Segment Start: EXERCISE INPUT

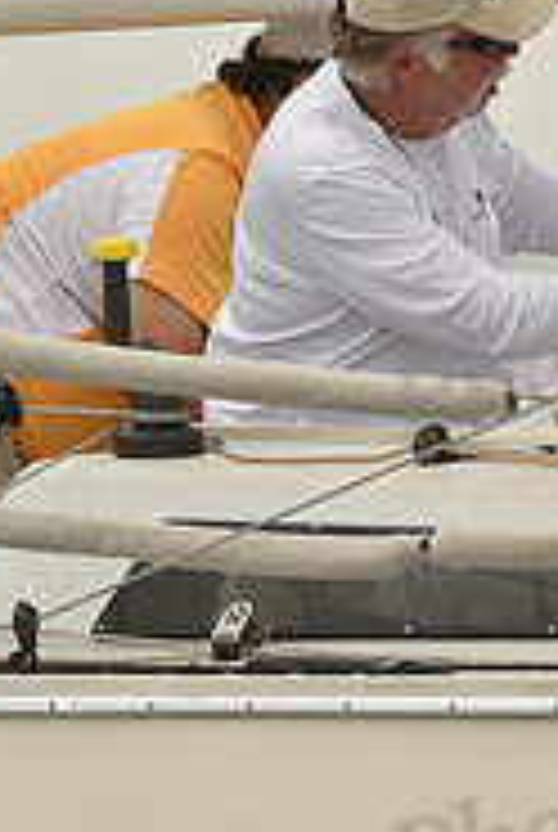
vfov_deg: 2.7
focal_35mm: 752
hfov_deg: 1.8
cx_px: 160
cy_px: 625
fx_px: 17418
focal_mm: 240
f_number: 9
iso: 400
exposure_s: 1/800
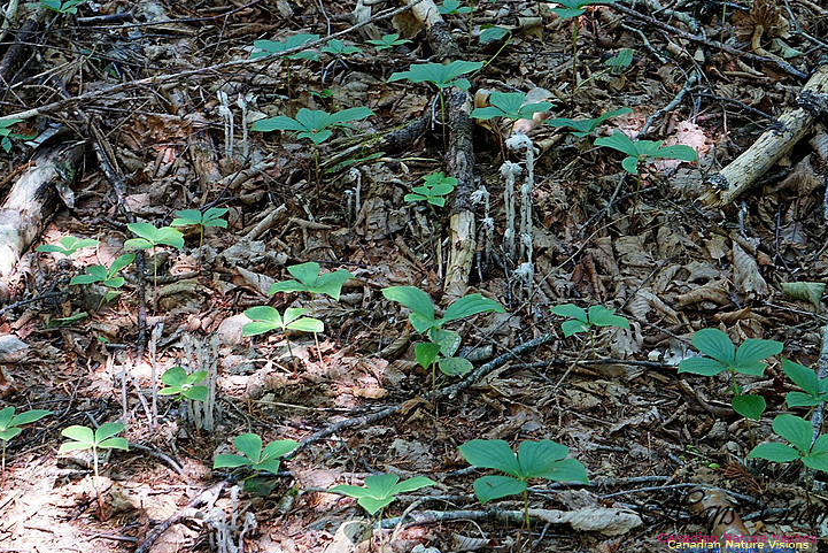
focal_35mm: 92
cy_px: 268
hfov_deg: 22.2
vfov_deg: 14.9
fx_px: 2106
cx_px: 389
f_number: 10
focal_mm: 55
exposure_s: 1/20
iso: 800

Segment End: EXERCISE INPUT

» **ABOUT THIS TASK**
The whole listing above, minus its pictures, is what you should write out word for word.

» **RESULT OF THIS EXERCISE**
vfov_deg: 2.7
focal_35mm: 752
hfov_deg: 1.8
cx_px: 160
cy_px: 625
fx_px: 17418
focal_mm: 240
f_number: 9
iso: 400
exposure_s: 1/800
focal_35mm: 92
cy_px: 268
hfov_deg: 22.2
vfov_deg: 14.9
fx_px: 2106
cx_px: 389
f_number: 10
focal_mm: 55
exposure_s: 1/20
iso: 800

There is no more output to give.